Os ministros Flávio Dino e Alexandre de Moraes, do Supremo Tribunal Federal (STF), defenderam nesta terça-feira (18/8) que a Corte volte a discutir a obrigatoriedade de diploma para o exercício da profissão de jornalista. A exigência foi derrubada pelo STF em 2009.
As declarações ocorreram durante julgamento na Primeira Turma sobre o direito de resposta concedido a uma clínica médica denunciada por reportagem exibida pela TV Globo sobre denúncias de abusos sexuais.
Ao devolver pedido de vista no processo, Moraes afirmou que a decisão de 2009 tornou mais complexo o debate sobre as garantias asseguradas à imprensa, especialmente diante do crescimento das redes sociais.
O ministro disse respeitar o entendimento firmado pela Corte, mas defendeu que o tema seja novamente analisado.
“Está na hora de refletirmos sobre a questão do diploma de jornalismo […] hoje com as redes sociais, em que qualquer pessoa acorda e diz: ‘A partir de hoje eu sou um jornalista’ e começa no seu blog a ofender a honra de inúmeras pessoas e se escudar na liberdade de imprensa e, claramente, nós não podemos normalizar isso e tratar essas pessoas como a imprensa séria, o jornalismo sério”, defendeu Moraes.
Para o ministro, o Supremo poderia discutir a criação de uma regra de transição para profissionais que já exercem a atividade de forma regular.
Regulamentação da atividade
Na sequência, Dino também defendeu uma reflexão sobre o tema e a possibilidade de regulamentação da atividade profissional.
Segundo Dino, a extensão automática das garantias constitucionais destinadas ao jornalismo profissional a qualquer pessoa que se apresente como blogueiro poderia gerar distorções.
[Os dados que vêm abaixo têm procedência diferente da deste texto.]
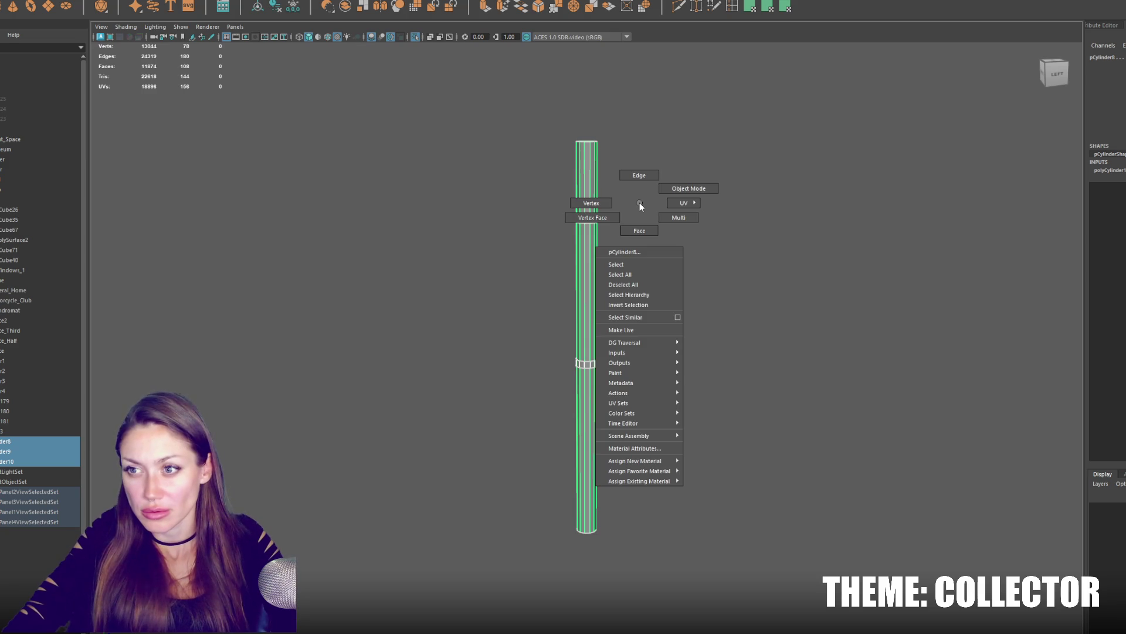
# In edge mode, delete the upper and lower rings from the pipe.
pyautogui.click(639, 181)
Ele citou, como exemplo, a possibilidade de organizações criminosas recrutarem blogueiros para, em tese, se beneficiarem dessas proteções.
“Isso constitui um complicador na medida em que a extensão automática desse regime de garantias a qualquer blogueiro pode levar que o PCC e o Comando Vermelho façam concurso para selecionar blogueiros. Teria cada um 100 blogueiros supostamente protegidos por este conjunto de garantias”, afirmou.
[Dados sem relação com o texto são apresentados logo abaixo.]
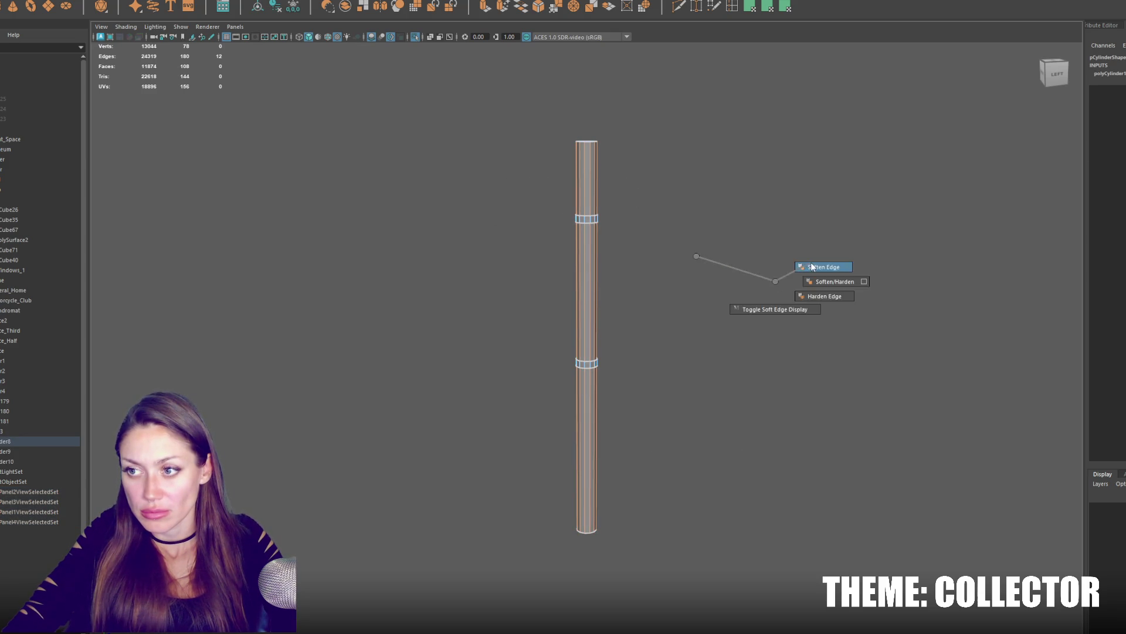
pyautogui.moveTo(696, 260); pyautogui.dragTo(809, 262, button='right')
pyautogui.scroll(3, 594, 164)
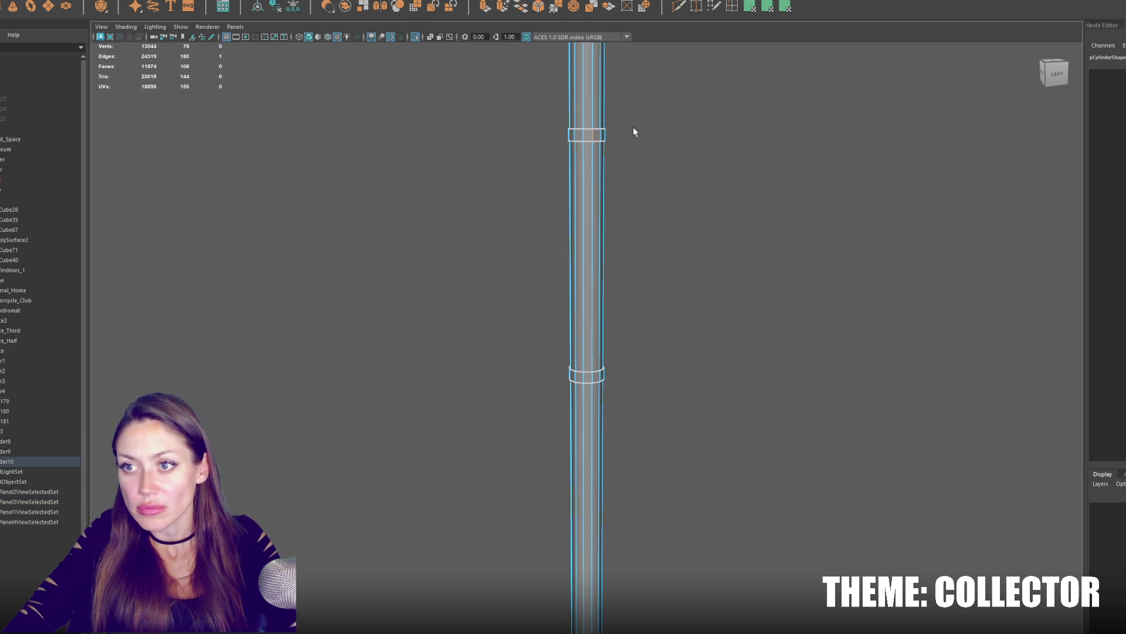
pyautogui.click(633, 127)
pyautogui.doubleClick(599, 134)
Em 2009, no julgamento do Recurso Extraordinário 511.961, o plenário da Casa derrubou, por 8 votos a 1, a exigência de diploma de curso superior em Jornalismo para o exercício da profissão. A obrigatoriedade estava prevista no Decreto-Lei nº 972, de 1969.
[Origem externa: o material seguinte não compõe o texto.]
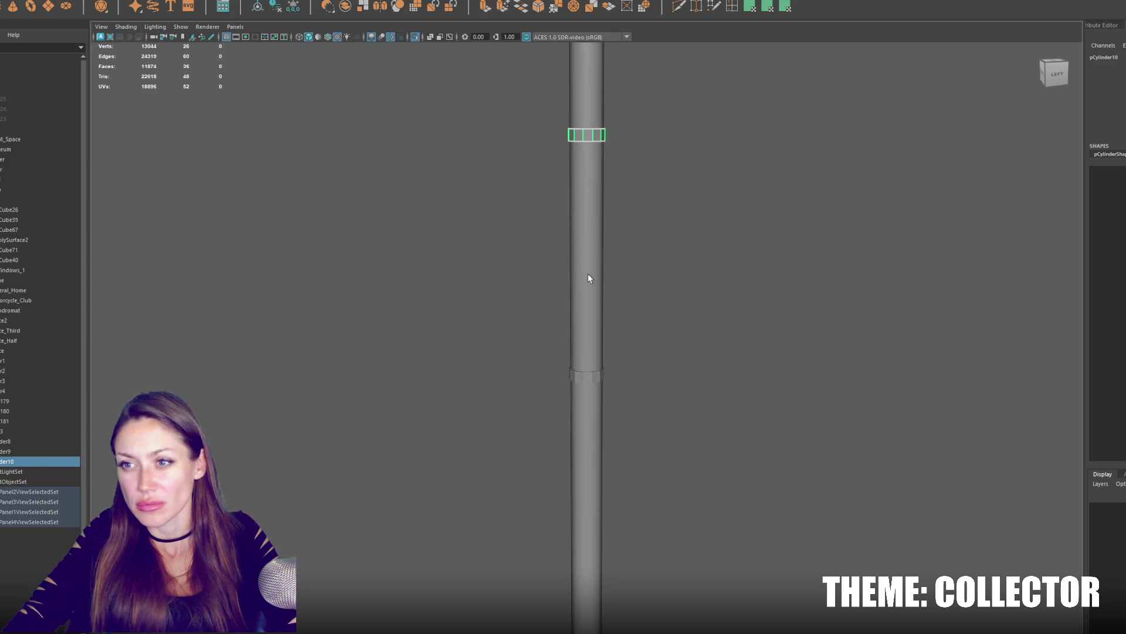
pyautogui.press('Delete')
pyautogui.click(587, 377)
À época, a Corte entendeu que a exigência não havia sido recepcionada pela Constituição de 1988 por representar uma restrição incompatível com as liberdades de expressão, informação e imprensa.
As declarações dos ministros ocorrem dias após Moraes determinar uma operação de busca e apreensão contra Raimundo Cutrim, ex-secretário do governo do Maranhão, e Diogo Diniz Lima, advogado e ex-secretário de Urbanismo e Habitação de São Luís.
Segundo a Polícia Federal, ambos teriam atuado como fontes do jornalista Luís Pablo, que publicou reportagens sobre supostas irregularidades envolvendo familiares de Flávio Dino.
A operação ocorreu três dias antes de Luís Pablo prestar depoimento à PF. O jornalista foi ouvido como investigado por suposto crime de perseguição e optou por permanecer em silêncio, após ser informado sobre o direito constitucional de preservar o sigilo de suas fontes.